61. Burning the Candle at Both Ends

November 1, 2020

[Ed.  This was written five years ago in June, and is just now emerging from the file of potential blog items.]

One of the most misunderstood idioms in Ameria is confusing because it was a metaphorical statement mistaken for a literal one.

The expression in question antedates the current age of electricity, when candles are used only for decorative purposes.  Though it is interpreted in this “new light” it actually derives from the days when candles were the only source of light.

My daughter gave me the key to something that has puzzled every child for the last hundred years.  Children are often very amusing to adults when they take things literally that are meant abstractly.  I recall being horrified at age seven when my favorite aunt was tearfully telling my mom that she was about to be fired from her job.  I thought they were going to burn her up!

The other evening I was chatting with my working daughter, the mother of two teen-aged boys, who was yawning with fatigue because she had been getting up before dawn to get the boys lunches and gear ready for school, and then staying up at night to finish up her lawyerly work.

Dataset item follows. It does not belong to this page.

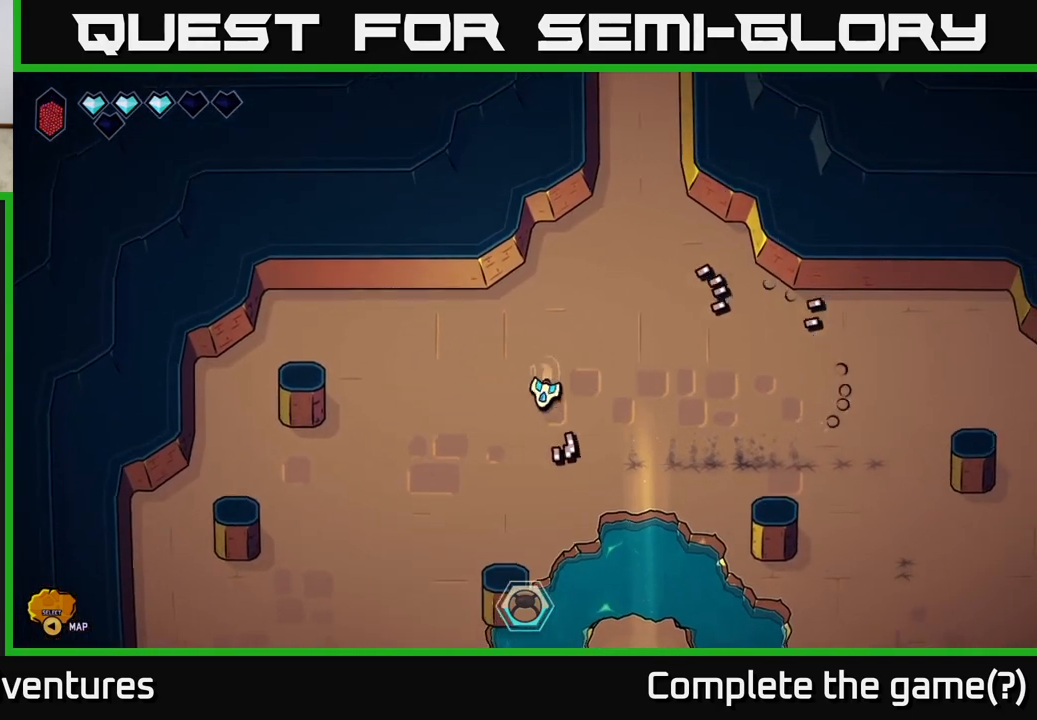
{"buttons": ["L2"], "left_stick": "down-left", "right_stick": "center", "events": [[50, "L2", "down"], [83, "right_stick", "center"]]}
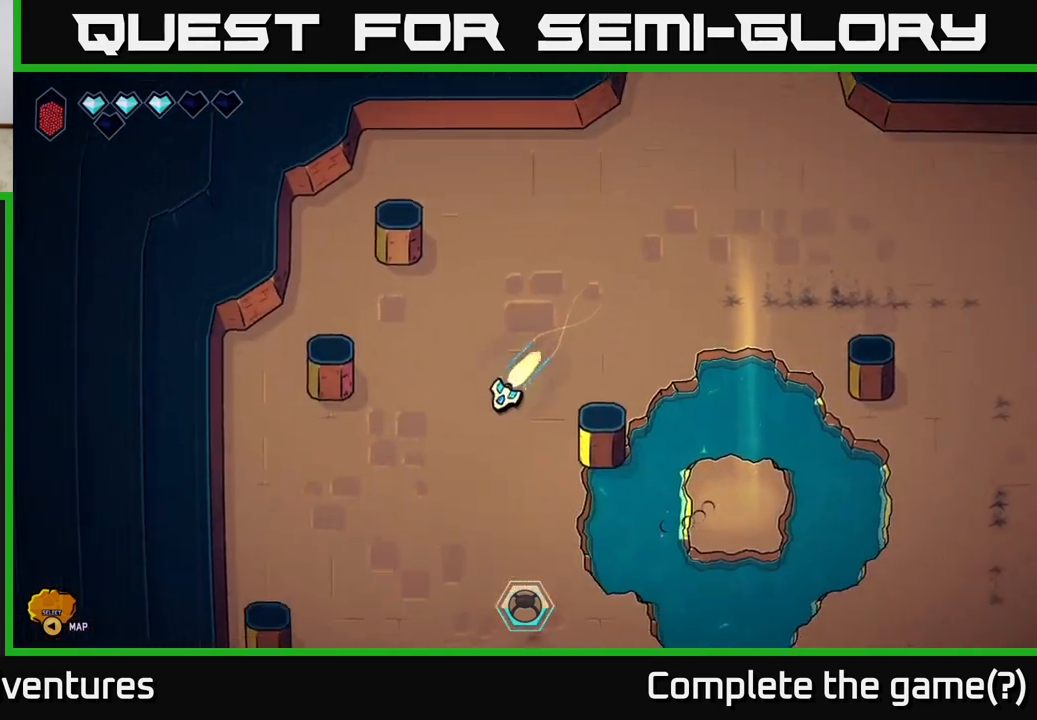
{"buttons": ["L2"], "left_stick": "down", "right_stick": "center", "events": [[17, "left_stick", "down"]]}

“I’ve just been burning the candle at both ends,” she declared, explaining her inability to keep her eyes open.

And it hit my eighty-one-year-old mind for the very first time.  She was burning the candle at both of the dark ends of the day, not at the ends of the candle.  She was “burning the candle” for the light by which to do her work!

The expression is said to have originated in England, and it is now June and we are approaching the summer solstice.  At this season and in those latitudes working from dark to dark would have indicated an eighteen hour work day!

Searching the internet for the expression reveals images and definitions that indicate that nearly everyone  has first heard of “burning the candle at both ends” when they were so young as to have taken it literally.  Then of course Edna St. Vincent Millay, born at a time when she should have perceived the truer meaning, wrote her famous lines, 

My candle burns at both ends; it will not last the night; but ah, my foes, and oh, my friends — it gives a lovely light!

After which anyone would have been blinded to the the literal image by the brilliance of the poetic one.